(Records from a collection)

· · · · ·

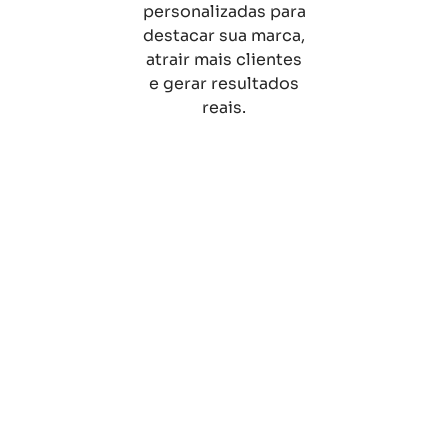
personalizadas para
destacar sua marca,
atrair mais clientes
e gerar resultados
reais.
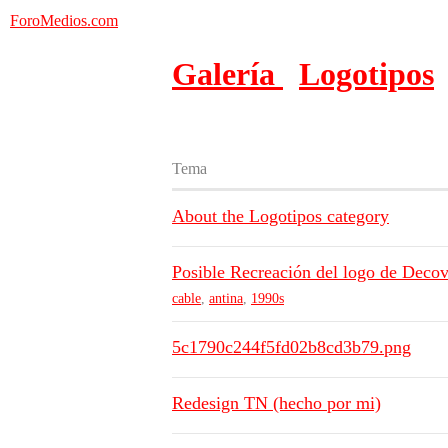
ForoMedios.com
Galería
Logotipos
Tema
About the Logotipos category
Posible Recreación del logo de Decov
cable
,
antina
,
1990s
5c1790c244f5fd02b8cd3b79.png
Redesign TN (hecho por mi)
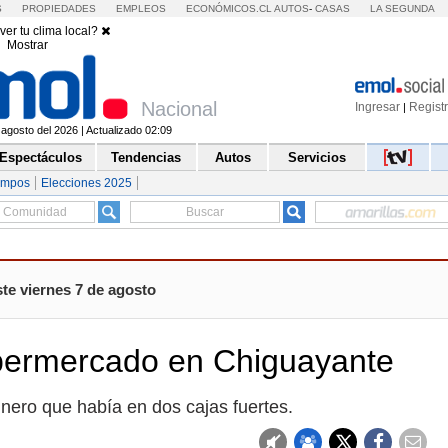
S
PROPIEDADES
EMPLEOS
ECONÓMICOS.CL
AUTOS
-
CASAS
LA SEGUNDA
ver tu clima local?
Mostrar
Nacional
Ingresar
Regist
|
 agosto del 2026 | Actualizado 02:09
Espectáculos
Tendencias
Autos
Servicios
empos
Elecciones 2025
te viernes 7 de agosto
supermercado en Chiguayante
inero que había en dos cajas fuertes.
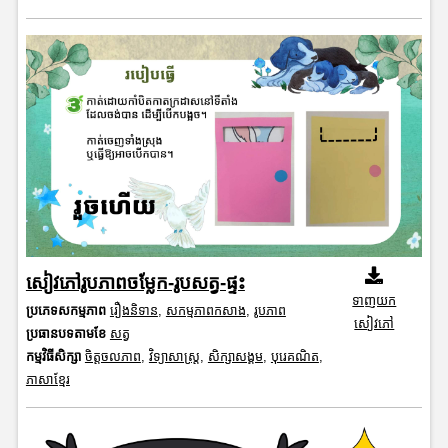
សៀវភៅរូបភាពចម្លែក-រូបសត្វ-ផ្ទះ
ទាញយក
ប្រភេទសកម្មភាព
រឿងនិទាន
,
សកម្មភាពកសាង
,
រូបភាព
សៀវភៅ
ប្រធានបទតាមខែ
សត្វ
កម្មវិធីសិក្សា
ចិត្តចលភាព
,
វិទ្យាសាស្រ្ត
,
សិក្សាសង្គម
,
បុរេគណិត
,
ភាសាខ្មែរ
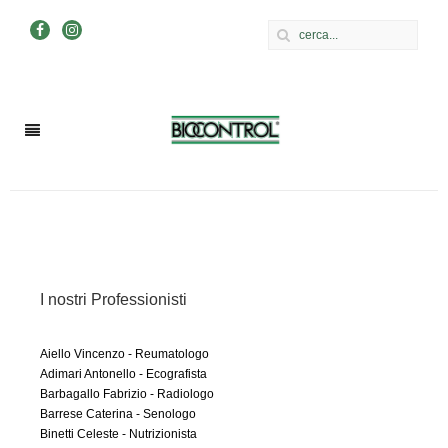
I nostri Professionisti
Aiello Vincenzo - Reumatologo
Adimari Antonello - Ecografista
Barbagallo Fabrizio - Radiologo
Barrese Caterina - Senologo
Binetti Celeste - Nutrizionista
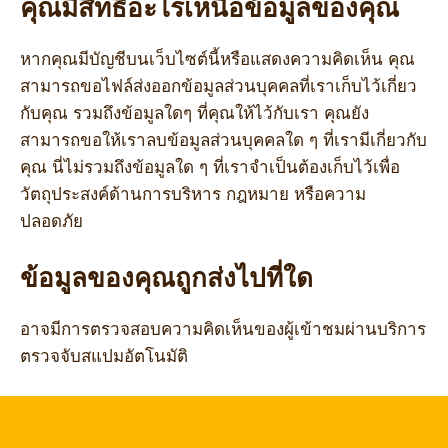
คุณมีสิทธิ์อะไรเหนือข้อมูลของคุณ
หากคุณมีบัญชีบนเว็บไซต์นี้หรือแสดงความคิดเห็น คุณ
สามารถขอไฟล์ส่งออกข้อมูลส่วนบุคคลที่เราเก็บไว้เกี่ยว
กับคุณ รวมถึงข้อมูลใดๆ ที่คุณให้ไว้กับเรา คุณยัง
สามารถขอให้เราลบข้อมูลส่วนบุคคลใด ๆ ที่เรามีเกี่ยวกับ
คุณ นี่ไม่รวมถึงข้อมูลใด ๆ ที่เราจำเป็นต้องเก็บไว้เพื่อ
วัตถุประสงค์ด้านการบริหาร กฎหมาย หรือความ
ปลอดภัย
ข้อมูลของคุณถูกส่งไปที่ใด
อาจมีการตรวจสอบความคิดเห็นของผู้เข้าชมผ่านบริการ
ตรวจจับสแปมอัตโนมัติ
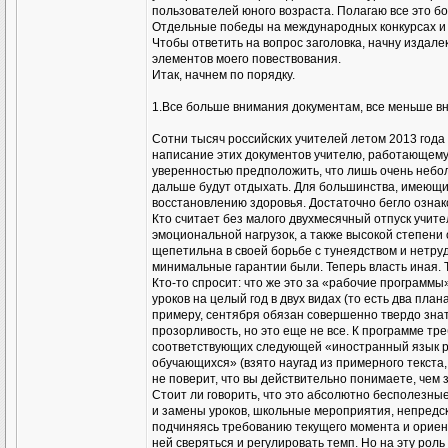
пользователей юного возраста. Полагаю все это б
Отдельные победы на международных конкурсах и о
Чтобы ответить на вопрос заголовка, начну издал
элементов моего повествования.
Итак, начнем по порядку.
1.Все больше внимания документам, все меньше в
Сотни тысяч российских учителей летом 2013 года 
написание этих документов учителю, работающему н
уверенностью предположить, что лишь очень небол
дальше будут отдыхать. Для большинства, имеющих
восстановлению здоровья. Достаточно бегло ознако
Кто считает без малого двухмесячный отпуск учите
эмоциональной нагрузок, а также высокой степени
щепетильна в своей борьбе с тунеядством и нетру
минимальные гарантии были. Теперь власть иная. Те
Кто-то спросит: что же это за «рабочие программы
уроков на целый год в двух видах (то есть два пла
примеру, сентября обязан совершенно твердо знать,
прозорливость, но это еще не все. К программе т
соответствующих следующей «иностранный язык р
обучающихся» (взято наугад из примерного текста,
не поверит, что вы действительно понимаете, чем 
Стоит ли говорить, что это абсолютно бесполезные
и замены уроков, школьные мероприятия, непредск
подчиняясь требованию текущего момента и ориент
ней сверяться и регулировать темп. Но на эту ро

· · · · ·

(Goal of the exercise) For the string "agosto", search the preceding data and copy every line that includes it.

(Response to this task)
 agosto del 2026 | Actualizado 02:09
te viernes 7 de agosto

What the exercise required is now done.